### TEXTO
Entrevistas
‘Propomos uma comissão que investigue a verdade’, diz Stédile
Por Folha de S.Paulo Publicada em 12/10/2009
O integrante da coordenação nacional do MST, João Pedro Stedile, desmente as acusações de vandalismo na área da Cutrale, denuncia as consequências da exploração da empresa sobre os agricultores e cobra a apuração dos fatos. "As famílias acampadas nos disseram que não roubaram nada, não depredaram nada. Depois da saída das familías, e antes da entrada da imprensa, o ambiente foi preparado para produzir imagens que impactaram a população. Propomos a constituição urgente de uma comissão independente que investigue a verdade", afirmou. João Pedro também ressalta as diferenças entre o modelo de produção do agronegócio e da pequena agricultura: enquanto 98% do suco de laranja do país é exportado, o MST reitera seu compromisso com a produção de alimentos que cheguem à mesa do povo brasileiro. Leia a entrevista completa em nossa página.
FOLHA - Independentemente da situação da propriedade [o Incra diz que
está ocupada de forma irregular, o que é negado pela empresa], a ação chama a
atenção pela destruição deliberada de alimentos. Foi um erro destruir aqueles
pés de laranja? JOÃO PEDRO STEDILE - O fato de a área ser grilada,
confirmado pelo Incra, não é algo secundário. Esse é o fato. Um dos princípios
que o MST respeita é a autonomia das famílias de nossa base. A distância, a
população pode achar que derrubar pés de laranja foi uma atitude desnecessária.
A direita, por meio do serviço de inteligência da PM, soube utilizar [as
imagens] contra a reforma agrária, se articulando com emissoras de TV para
usá-las insistentemente. Nunca essas emissoras denunciaram a grilagem nem a
superexploração que a Cutrale impõe aos agricultores.

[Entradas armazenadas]
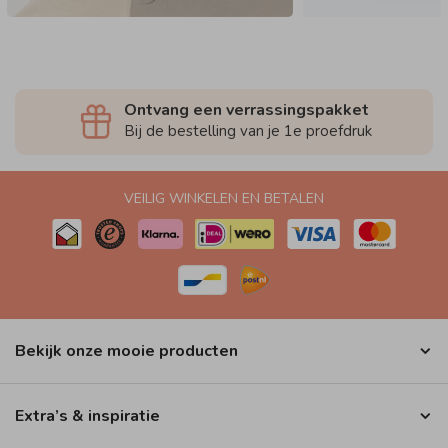
Ontvang een verrassingspakket
Bij de bestelling van je 1e proefdruk
VEILIG WINKELEN EN BETALEN
Bekijk onze mooie producten
Extra’s & inspiratie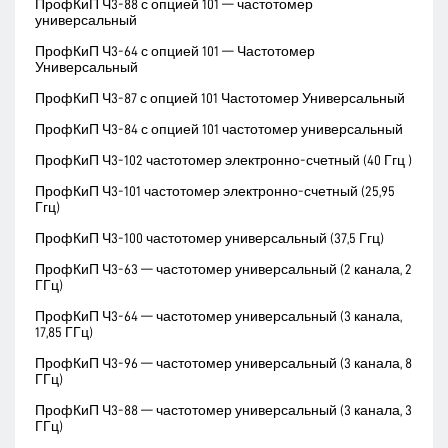
ПрофКиП Ч3-88 с опцией 101 — частотомер
универсальный
ПрофКиП Ч3-64 с опцией 101 — Частотомер
Универсальный
ПрофКиП Ч3-87 с опцией 101 Частотомер Универсальный
ПрофКиП Ч3-84 с опцией 101 частотомер универсальный
ПрофКиП Ч3-102 частотомер электронно-счетный (40 Ггц )
ПрофКиП Ч3-101 частотомер электронно-счетный (25,95
Ггц)
ПрофКиП Ч3-100 частотомер универсальный (37,5 Ггц)
ПрофКиП Ч3-63 — частотомер универсальный (2 канала, 2
ГГц)
ПрофКиП Ч3-64 — частотомер универсальный (3 канала,
17,85 ГГц)
ПрофКиП Ч3-96 — частотомер универсальный (3 канала, 8
ГГц)
ПрофКиП Ч3-88 — частотомер универсальный (3 канала, 3
ГГц)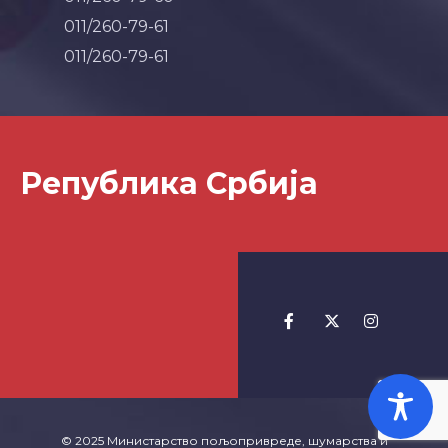
011/260-79-61
011/260-79-61
Република Србија
© 2025 Министарство пољопривреде, шумарства и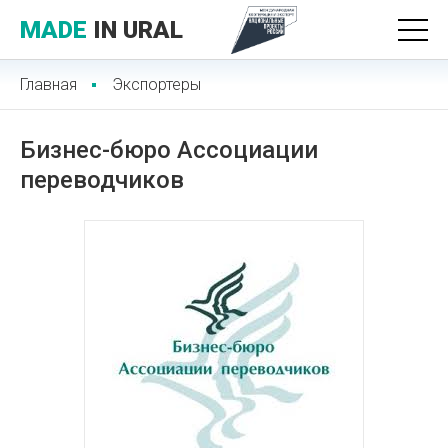
MADE
IN URAL
Главная
Экспортеры
Бизнес-бюро Ассоциации
переводчиков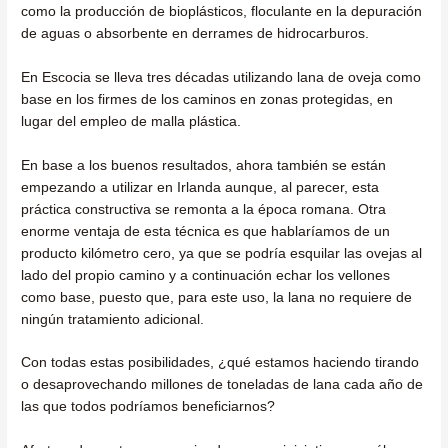
como la producción de bioplásticos, floculante en la depuración
de aguas o absorbente en derrames de hidrocarburos.
En Escocia se lleva tres décadas utilizando lana de oveja como
base en los firmes de los caminos en zonas protegidas, en
lugar del empleo de malla plástica.
En base a los buenos resultados, ahora también se están
empezando a utilizar en Irlanda aunque, al parecer, esta
práctica constructiva se remonta a la época romana. Otra
enorme ventaja de esta técnica es que hablaríamos de un
producto kilómetro cero, ya que se podría esquilar las ovejas al
lado del propio camino y a continuación echar los vellones
como base, puesto que, para este uso, la lana no requiere de
ningún tratamiento adicional.
Con todas estas posibilidades, ¿qué estamos haciendo tirando
o desaprovechando millones de toneladas de lana cada año de
las que todos podríamos beneficiarnos?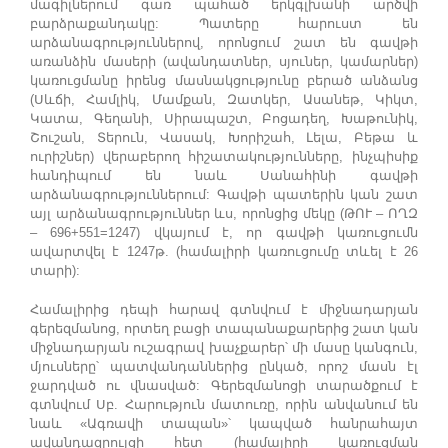
մագիլներում գառ պահած երկգլխանի արծվի
բարձրաքանդակը: Պատերը հարուստ են
արձանագրություններով, որոնցում շատ են գավթի
առանձին մասերի (ավանդատներ, սյուներ, կամարներ)
կառուցմանը իրենց մասնակցությունը բերած անձանց
(Սևճի, Համլիկ, Մամքան, Զատկեր, Ասանեթ, Կիկտ,
Կատա, Գեղանի, Սիրապաշտ, Բոցադեղ, Խաթունիկ,
Շուշան, Տերուն, Վասակ, Խորիշահ, Լելա, Բեթա և
ուրիշներ) վերաբերող հիշատակությունները, ինչպիսիք
հանդիպում են նաև Սանահինի գավթի
արձանագրություններում: Գավթի պատերին կան շատ
այլ արձանագրություններ ևս, որոնցից մեկը (ԹՈՒ – ՈՂԶ
– 696+551=1247) վկայում է, որ գավթի կառուցումն
ավարտվել է 1247թ. (համալիրի կառուցումը տևել է 26
տարի):
Համալիրից դեպի հարավ գտնվում է միջնադարյան
գերեզմանոց, որտեղ բացի տապանաքարերից շատ կան
միջնադարյան ուշագրավ խաչքարեր՝ մի մասը կանգուն,
մյուսները՝ պատվանդաններից ընկած, որոշ մասն էլ
ջարդված ու վնասված: Գերեզմանոցի տարածքում է
գտնվում Սբ. Հարություն մատուռը, որին անվանում են
նաև «Ագռավի տապան»՝ կապված հանրահայտ
ավանդազրույցի հետ (համալիրի կառուցման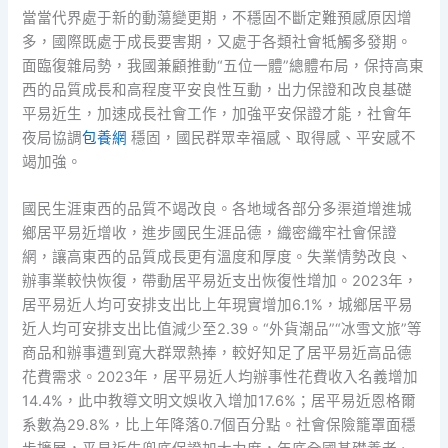
當當代界處于新的動蕩變更期，不穩固不斷定難預感原因增
多，國際既處于成長要害期，又處于各類社會牴觸多發期。
面臨復雜局勢，我國兼顧推動“五位一體”總體布局，保持高東
西的品質成長和高程度平安良性互動，出力保證和改良基礎
平易近生，加速成長社會工作，加強平安保證才能，社會年
夜局協調
包養網
穩固，國民群眾幸福感、取得感、平安感不
竭加強。
國民生涯東西的品質不竭改良。各地域各部分多渠道增進城
鄉居平易近增收，進步國民生涯品德，織密織牢社會保證
網，讓高東西的品質成長更有溫度和厚度。失業情勢改良、
辦事業較快恢復，帶動居平易近支出恢復性增加。2023年，
居平易近人均可安排支出比上年現實增加6.1%，城鄉居平易
近人均可安排支出比值減少至2.39。“外貨潮品”“冰雪文旅”等
商品和辦事遭到寬大群眾熱捧，較好知足了居平易近高品德
花費需求。2023年，居平易近人均辦事性花費收入名義增加
14.4%，此中教導文明文娛收入增加17.6%；居平易近恩格爾
系數為29.8%，比上年降落0.7個百分點。社會保險籠罩面穩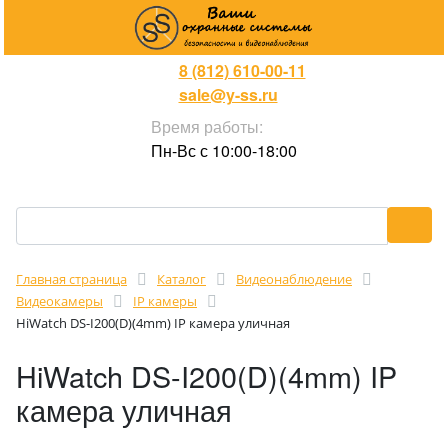
8 (812) 610-00-11
sale@y-ss.ru
Время работы:
Пн-Вс с 10:00-18:00
Главная страница
Каталог
Видеонаблюдение
Видеокамеры
IP камеры
HiWatch DS-I200(D)(4mm) IP камера уличная
HiWatch DS-I200(D)(4mm) IP
камера уличная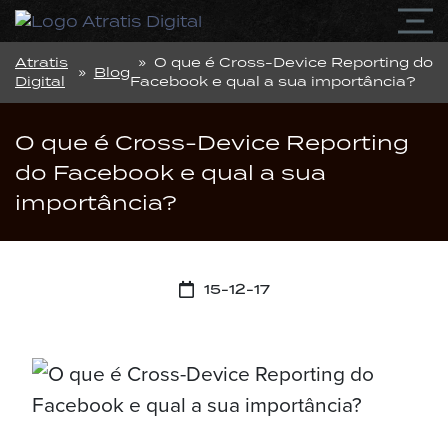
Atratis
» O que é Cross-Device Reporting do
»
Blog
Digital
Facebook e qual a sua importância?
O que é Cross-Device Reporting
do Facebook e qual a sua
importância?
15-12-17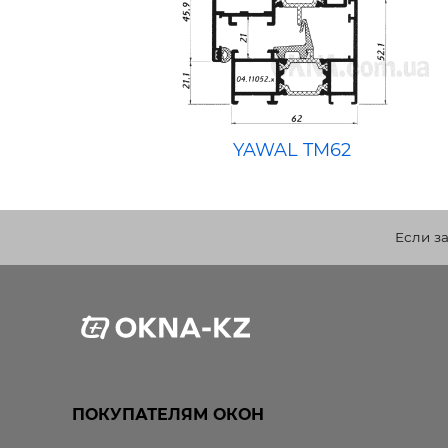
YAWAL TM62
Если з
ПОКУПАТЕЛЯМ ОКОН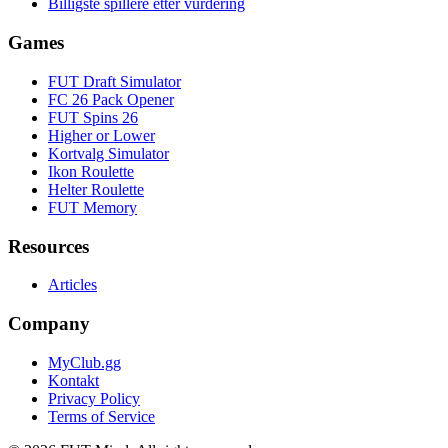
Billigste spillere etter vurdering
Games
FUT Draft Simulator
FC 26 Pack Opener
FUT Spins 26
Higher or Lower
Kortvalg Simulator
Ikon Roulette
Helter Roulette
FUT Memory
Resources
Articles
Company
MyClub.gg
Kontakt
Privacy Policy
Terms of Service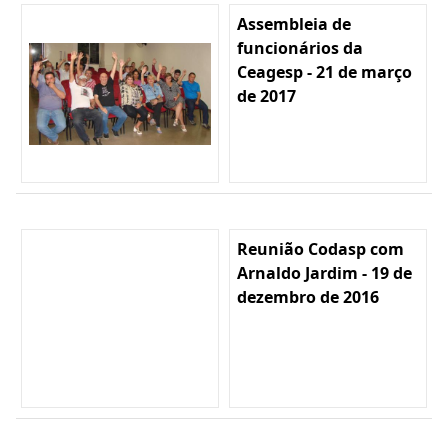
Assembleia de
funcionários da
Ceagesp - 21 de março
de 2017
Reunião Codasp com
Arnaldo Jardim - 19 de
dezembro de 2016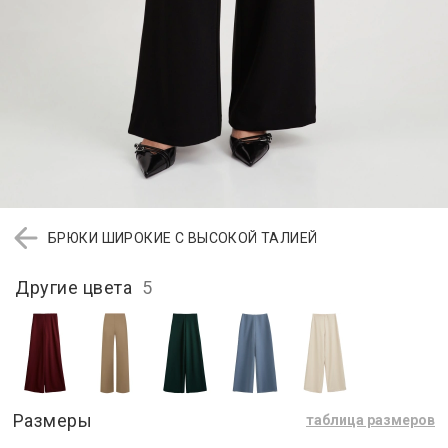
БРЮКИ ШИРОКИЕ С ВЫСОКОЙ ТАЛИЕЙ
Другие цвета
5
Размеры
таблица размеров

### EXERCÍCIO
Segundo a entrevista, que porcentagem do suco de laranja do país é exportada? A listagem provém de outra fonte, diferente do texto.

### RESPOSTA
98% do suco de laranja do país é exportado.